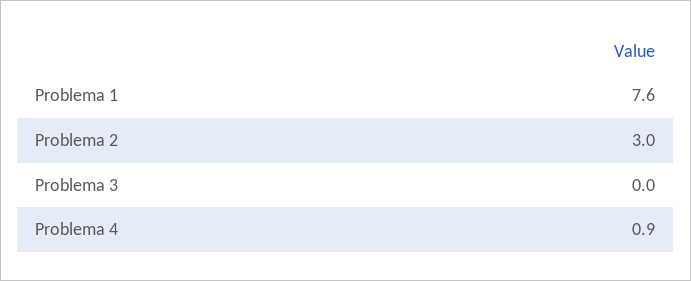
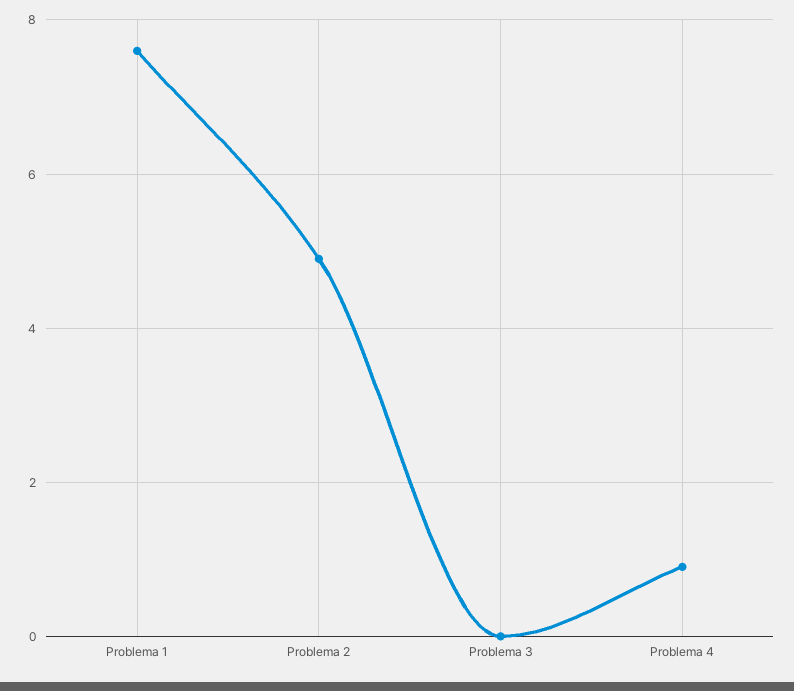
Problema 2: 3 -> 5

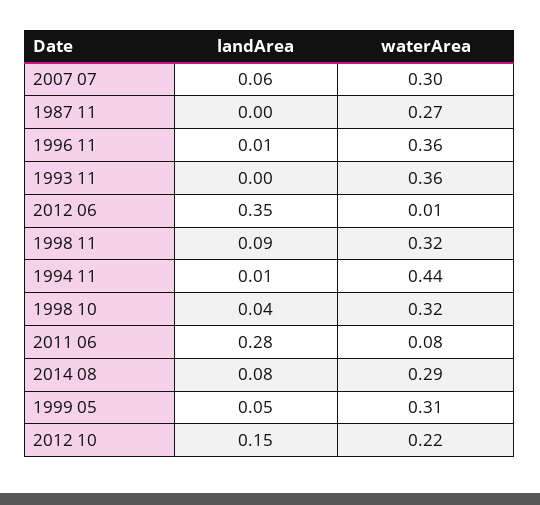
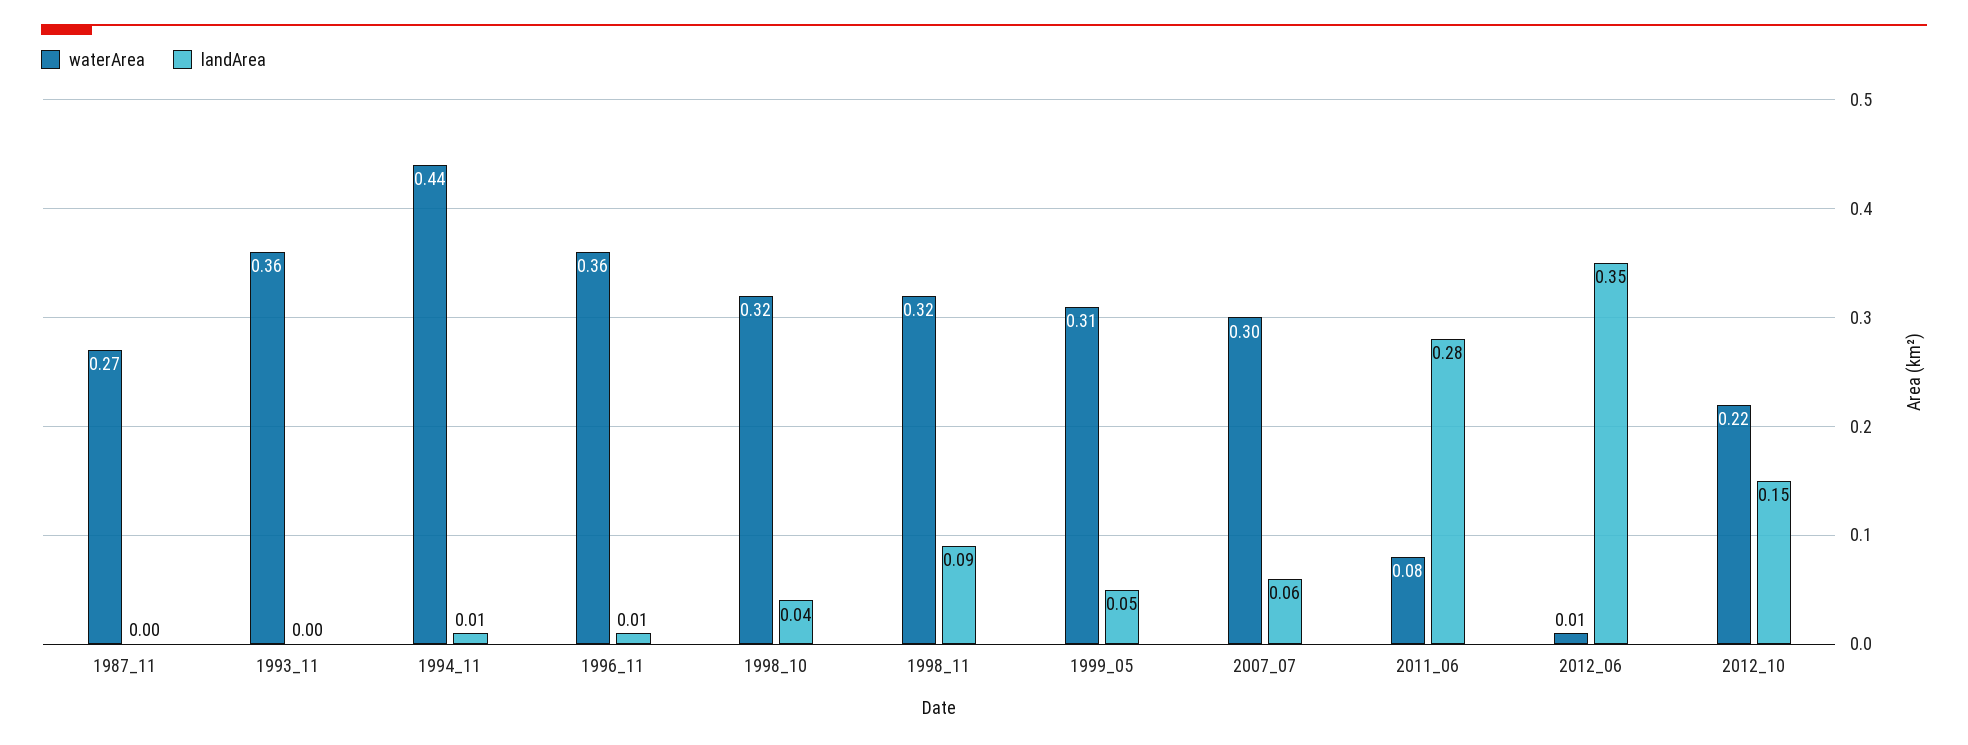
landArea, 2014 08: 0.08 -> none
waterArea, 2014 08: 0.29 -> none

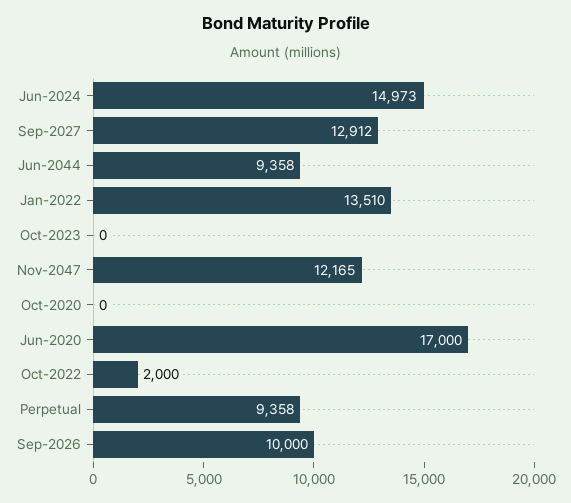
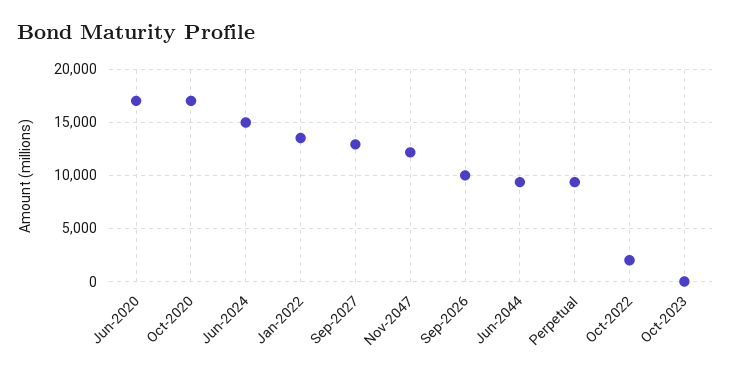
Oct-2020: 0 -> 17000

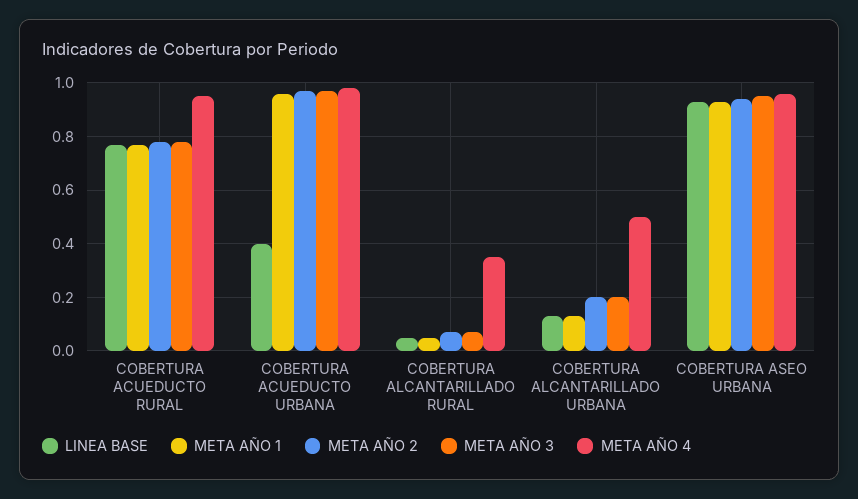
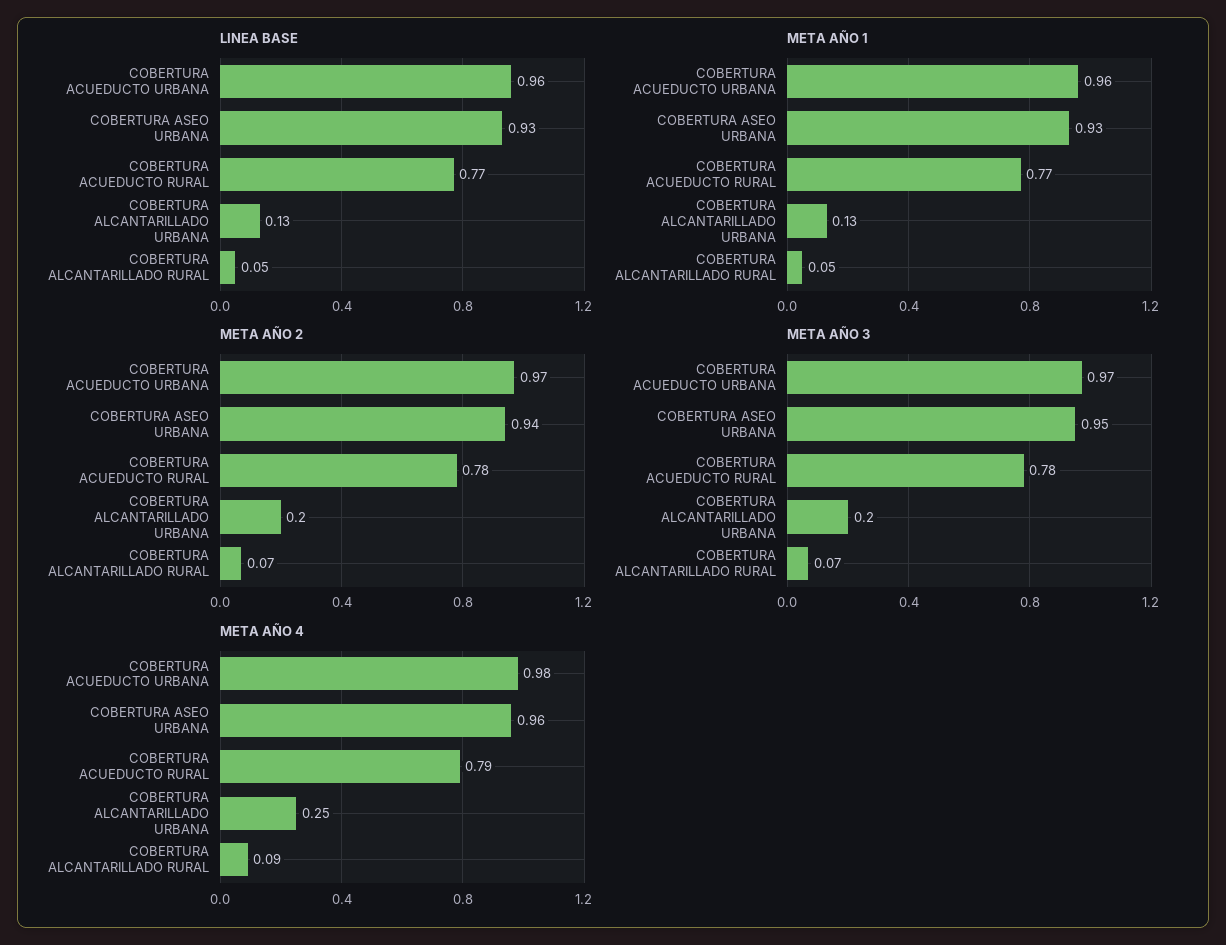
META AÑO 4, COBERTURA ACUEDUCTO RURAL: 0.95 -> 0.79
LINEA BASE, COBERTURA ACUEDUCTO URBANA: 0.4 -> 0.96
META AÑO 4, COBERTURA ALCANTARILLADO RURAL: 0.35 -> 0.09
META AÑO 4, COBERTURA ALCANTARILLADO URBANA: 0.5 -> 0.25

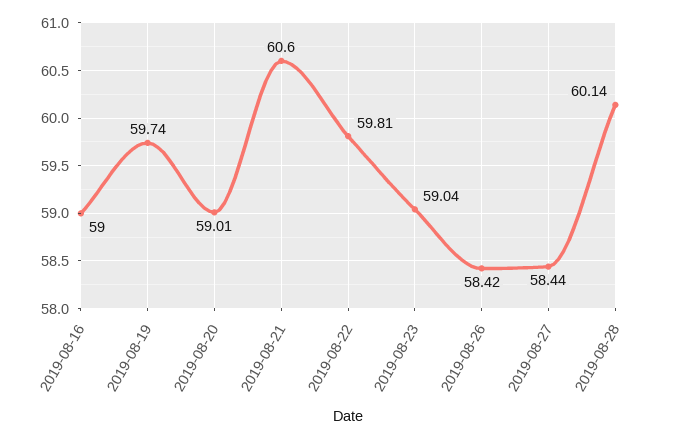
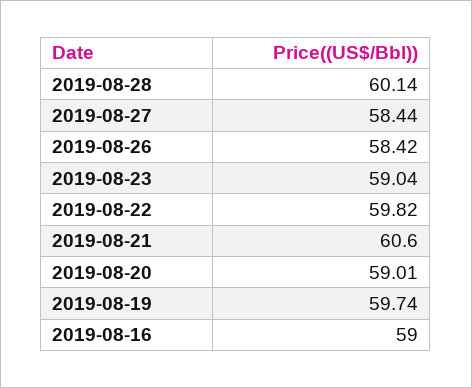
2019-08-22: 59.81 -> 59.82

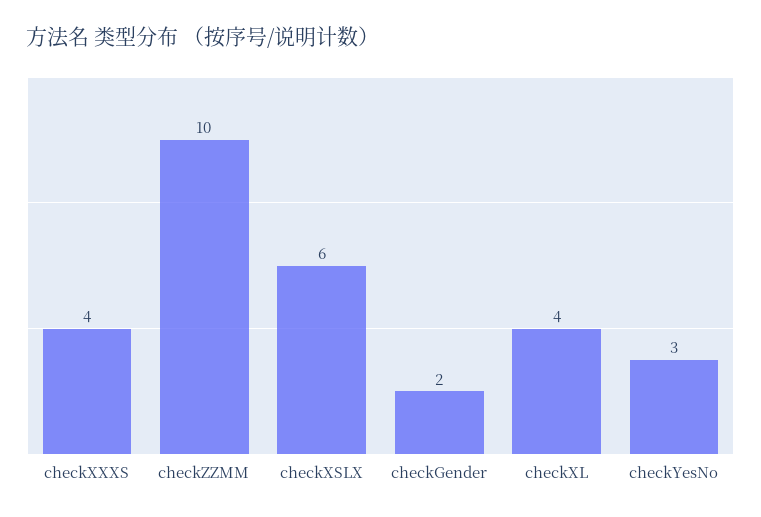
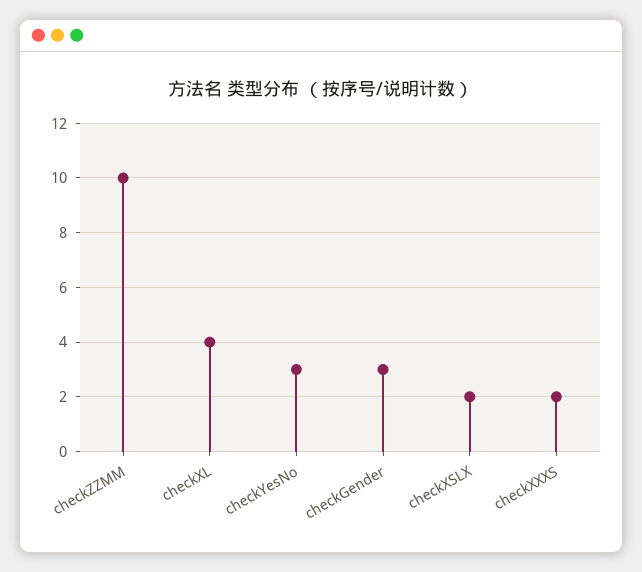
checkXXXS: 4 -> 2
checkXSLX: 6 -> 2
checkGender: 2 -> 3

Problem statement: Quote, exactly and only, the lines from the first line of the data above through the line containing "META AÑO 4, COBERTURA ALCANTARILLADO RURAL: 0.35". The pictures do not belong in it.

Answer section:
Problema 2: 3 -> 5

landArea, 2014 08: 0.08 -> none
waterArea, 2014 08: 0.29 -> none

Oct-2020: 0 -> 17000

META AÑO 4, COBERTURA ACUEDUCTO RURAL: 0.95 -> 0.79
LINEA BASE, COBERTURA ACUEDUCTO URBANA: 0.4 -> 0.96
META AÑO 4, COBERTURA ALCANTARILLADO RURAL: 0.35 -> 0.09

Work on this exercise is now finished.